Figure 3 shows a flow chart 300 illustrating a method for real-time measuring of the tension in a mooring chain according to an example embodiment. At step 302, a chain stopper body is provided. At step 304, a mounting bracket for supporting the chain stopper body from opposing sides of the chain stopper body via respective saddle blocks coupling the chain stopper body to the mounting bracket is provided. At step 306, at least one load cell securing at least one of the saddle blocks to the mounting bracket is provided, for measuring the load between the saddle block and the mounting plate as a measure of the tension in the mooring chain.

It will be appreciated by a person skilled in the art that numerous variations and/or modifications may be made to the present invention as shown in the specific embodiments without departing from the spirit or scope of the invention as broadly described. The present embodiments are, therefore, to be considered in all respects to be illustrative and not restrictive.

Claims

1. A chain stopper assembly configured for real-time measuring of the tension in a mooring chain, the chain stopper assembly comprising:

a chain stopper body;

a mounting bracket for supporting the chain stopper body from opposing sides of the chain stopper body via respective saddle blocks coupling the chain stopper body to the mounting bracket; and

at least one load cell securing at least one of the saddle blocks to the mounting bracket, for measuring a load between the saddle block and the mounting plate as a measure of the tension in the mooring chain.

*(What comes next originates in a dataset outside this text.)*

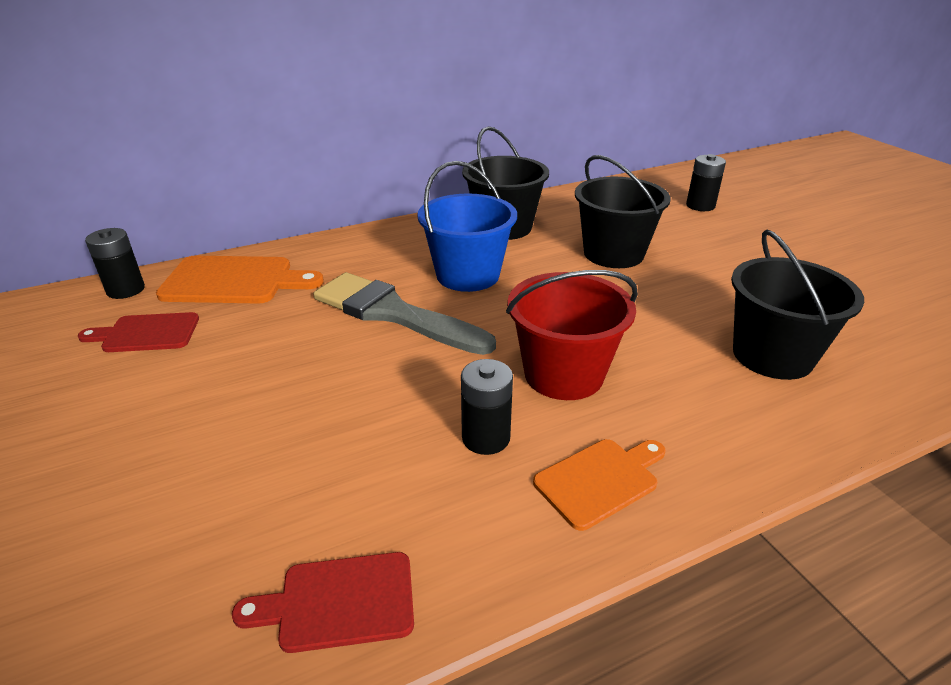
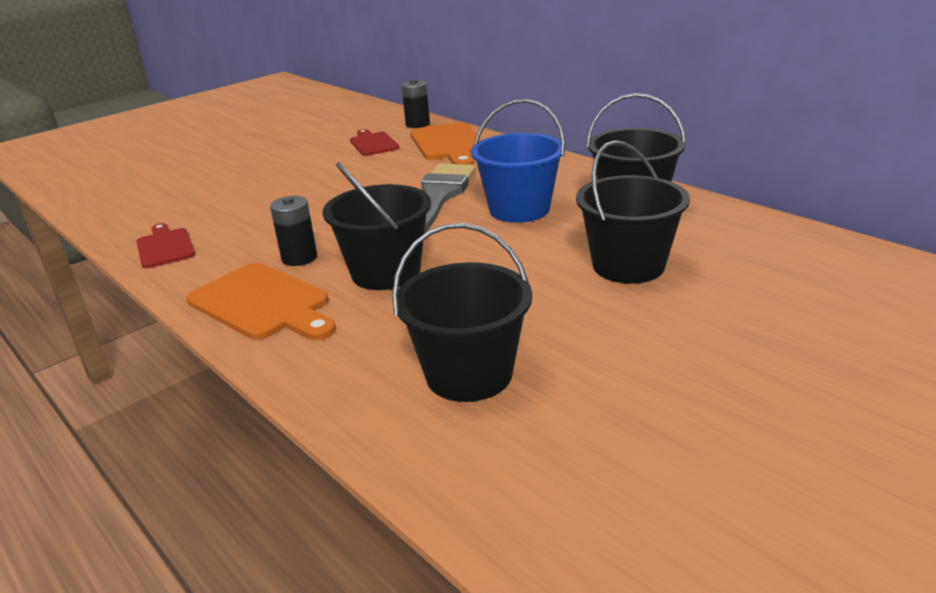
camera: 75 degrees right, 5 degrees down
red bucket [506,270,638,400] -> black bucket [323,162,431,290]
orange cutting board [533,439,666,531] -> orange cutting board [186,262,336,340], size x1.59
black battery [686,154,726,211] -> none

2. The assembly as claim in claim 1 , wherein the load cell is received in respective bores on the saddle block and the mounting bracket, such that movement of the saddle block relative to the mounting bracket exerts the load on the load cell.

3. The assembly as claim in claim 2, wherein a diameter of the bore on the saddle block, is larger than a diameter of the load cell.

4. The assembly as claimed in any one of the preceding claims, wherein the chain stopper body is supported by the mounting bracket via a shaft and bearing configuration.

5. The assembly as claimed in claim 4, wherein each saddle bock supports a bearing housing.

6. The assembly as claimed in any one of the preceding claims, wherein the saddle block secured by the load cell further comprises a pad eye for receiving a winched rope for facilitating exchange of the load cell.

7. The assembly as claimed in claim 6, wherein the pad eye is disposed such that, under application of the winched rope, the saddle block is pivotable to release a load on the load cell for removal of the load cell.

8. A method for real-time measuring of the tension in a mooring chain; the method comprising the steps of:

providing a chain stopper body;

providing a mounting bracket for supporting the chain stopper body from opposing sides of the chain stopper body via respective saddle blocks coupling the chain stopper body to the mounting bracket; and

providing at least one load cell securing at least one of the saddle blocks to the mounting bracket, for measuring the load between the saddle block and the mounting plate as a measure of the tension in the mooring chain.

9. The method as claimed in claim 8, further comprising:

providing a pad eye on the saddle block secured by the load cell for receiving a winched rope for facilitating exchange of the load cell; and

application of the winched rope to pivot the saddle block to release a load on the load cell for removal of the load cell.